The problem: The expected output is the complete listing, unchanged.

Records for the task: Begin

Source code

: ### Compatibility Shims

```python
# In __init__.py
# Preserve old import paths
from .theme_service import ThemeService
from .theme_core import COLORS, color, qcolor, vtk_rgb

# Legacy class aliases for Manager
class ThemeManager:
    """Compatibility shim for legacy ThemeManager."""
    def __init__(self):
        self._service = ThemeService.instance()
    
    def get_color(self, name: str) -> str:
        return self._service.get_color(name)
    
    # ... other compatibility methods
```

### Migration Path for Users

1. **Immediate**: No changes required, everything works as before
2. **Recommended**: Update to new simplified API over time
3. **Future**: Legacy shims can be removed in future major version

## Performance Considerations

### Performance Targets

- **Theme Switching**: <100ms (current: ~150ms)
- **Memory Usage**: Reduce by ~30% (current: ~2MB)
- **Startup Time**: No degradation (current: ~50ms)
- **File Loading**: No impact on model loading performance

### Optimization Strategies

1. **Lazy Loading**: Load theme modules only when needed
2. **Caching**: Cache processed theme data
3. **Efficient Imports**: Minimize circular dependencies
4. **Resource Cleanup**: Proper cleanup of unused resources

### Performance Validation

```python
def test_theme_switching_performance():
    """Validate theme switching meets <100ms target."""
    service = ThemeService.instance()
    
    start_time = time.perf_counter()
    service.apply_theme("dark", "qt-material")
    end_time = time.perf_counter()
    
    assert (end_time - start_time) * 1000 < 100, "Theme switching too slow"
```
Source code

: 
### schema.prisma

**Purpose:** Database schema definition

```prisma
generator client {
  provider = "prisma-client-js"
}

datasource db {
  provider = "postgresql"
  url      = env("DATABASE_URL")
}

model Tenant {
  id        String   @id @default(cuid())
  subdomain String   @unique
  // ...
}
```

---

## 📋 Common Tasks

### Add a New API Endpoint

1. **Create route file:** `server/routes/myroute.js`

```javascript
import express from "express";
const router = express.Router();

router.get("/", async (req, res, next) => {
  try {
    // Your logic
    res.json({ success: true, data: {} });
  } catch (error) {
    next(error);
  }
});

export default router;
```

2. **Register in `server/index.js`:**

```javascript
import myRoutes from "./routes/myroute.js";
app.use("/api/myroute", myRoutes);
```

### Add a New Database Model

Records for the task: End

Response box:
Source code

: ### Compatibility Shims

```python
# In __init__.py
# Preserve old import paths
from .theme_service import ThemeService
from .theme_core import COLORS, color, qcolor, vtk_rgb

# Legacy class aliases for Manager
class ThemeManager:
    """Compatibility shim for legacy ThemeManager."""
    def __init__(self):
        self._service = ThemeService.instance()
    
    def get_color(self, name: str) -> str:
        return self._service.get_color(name)
    
    # ... other compatibility methods
```

### Migration Path for Users

1. **Immediate**: No changes required, everything works as before
2. **Recommended**: Update to new simplified API over time
3. **Future**: Legacy shims can be removed in future major version

## Performance Considerations

### Performance Targets

- **Theme Switching**: <100ms (current: ~150ms)
- **Memory Usage**: Reduce by ~30% (current: ~2MB)
- **Startup Time**: No degradation (current: ~50ms)
- **File Loading**: No impact on model loading performance

### Optimization Strategies

1. **Lazy Loading**: Load theme modules only when needed
2. **Caching**: Cache processed theme data
3. **Efficient Imports**: Minimize circular dependencies
4. **Resource Cleanup**: Proper cleanup of unused resources

### Performance Validation

```python
def test_theme_switching_performance():
    """Validate theme switching meets <100ms target."""
    service = ThemeService.instance()
    
    start_time = time.perf_counter()
    service.apply_theme("dark", "qt-material")
    end_time = time.perf_counter()
    
    assert (end_time - start_time) * 1000 < 100, "Theme switching too slow"
```
Source code

: 
### schema.prisma

**Purpose:** Database schema definition

```prisma
generator client {
  provider = "prisma-client-js"
}

datasource db {
  provider = "postgresql"
  url      = env("DATABASE_URL")
}

model Tenant {
  id        String   @id @default(cuid())
  subdomain String   @unique
  // ...
}
```

---

## 📋 Common Tasks

### Add a New API Endpoint

1. **Create route file:** `server/routes/myroute.js`

```javascript
import express from "express";
const router = express.Router();

router.get("/", async (req, res, next) => {
  try {
    // Your logic
    res.json({ success: true, data: {} });
  } catch (error) {
    next(error);
  }
});

export default router;
```

2. **Register in `server/index.js`:**

```javascript
import myRoutes from "./routes/myroute.js";
app.use("/api/myroute", myRoutes);
```

### Add a New Database Model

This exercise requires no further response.